The train was set to leave the station at midnight, full to the brim with merchandise and passengers travelling from Omaha, West to the California coast. The engineer, Tommy, let out a slow breath and watched it crystalize in the air. It was going to be a cold night and a long quiet ride. He pulled his parka closer around his face and felt the warm fur tickle his nose. Shivering, he pulled himself into the engine, and with one last wave to Fred the stationmaster, he released the brakes and headed out into the night.

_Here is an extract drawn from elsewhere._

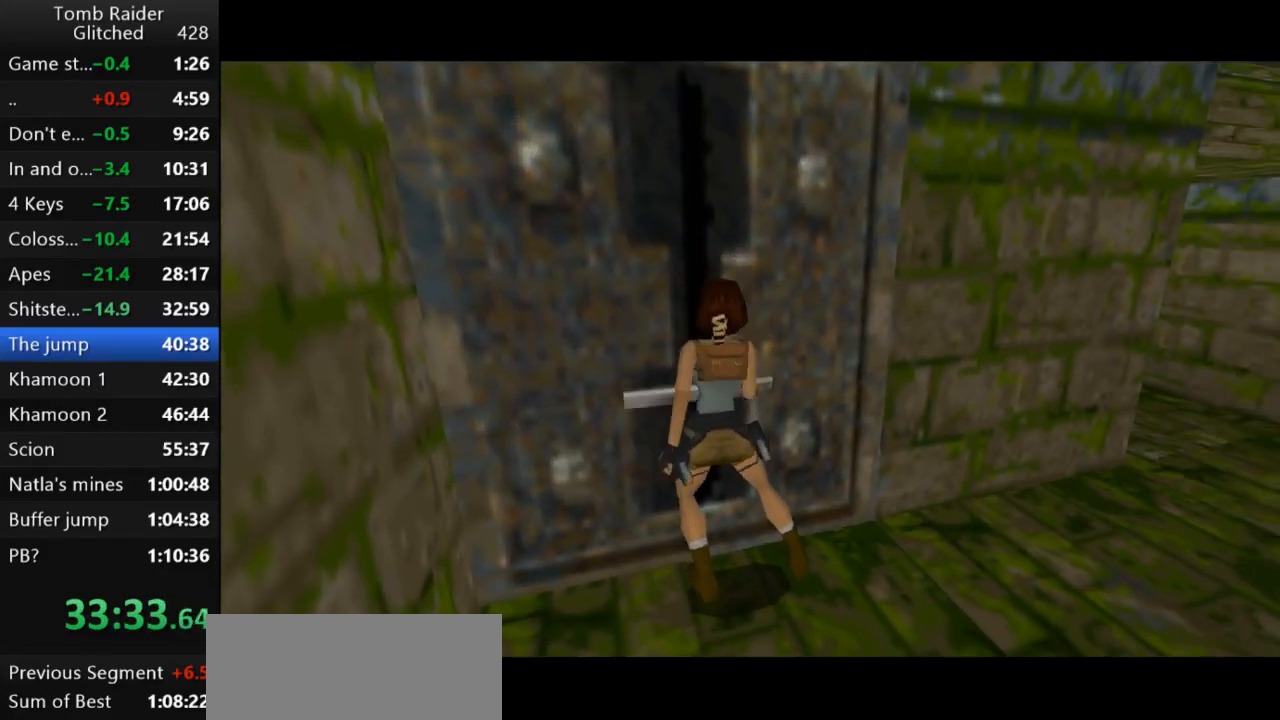
{"keys": ["right"], "events": [[67, "right", "down"]]}
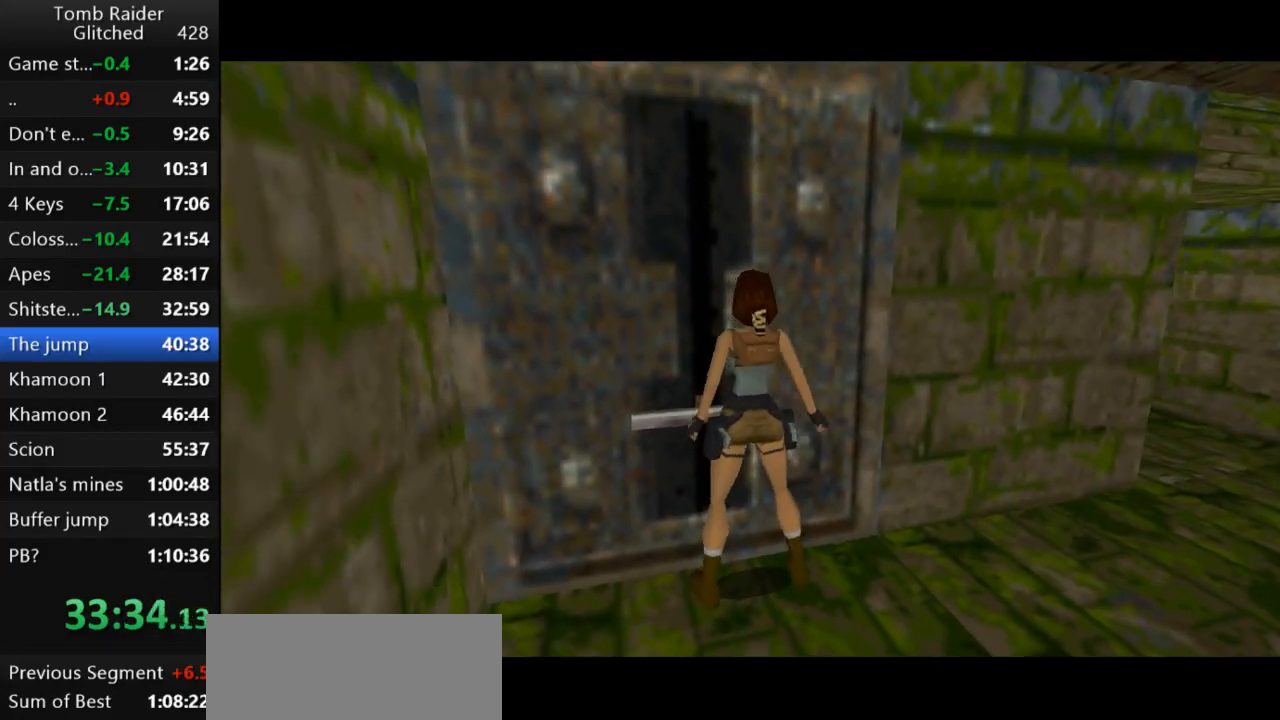
{"keys": ["right"], "events": []}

Back in the last train car, Chuck shivered too. He watched as his own breath filled the air and wished he had a warm parka like Tommy’s to keep him warm. Feathers were ok but they were only good down to a certain temperature. The cold metal bars pressing in close on his shivering frame added to his misery.
Chuck looked around the train car. All around him, his friends were also jailed and shivering. They had no idea where this train was headed. They had not eaten in hours, and no rations had been provided. Chuck didn’t know if that meant the ride would be a short one, or if their jailers were just especially cruel.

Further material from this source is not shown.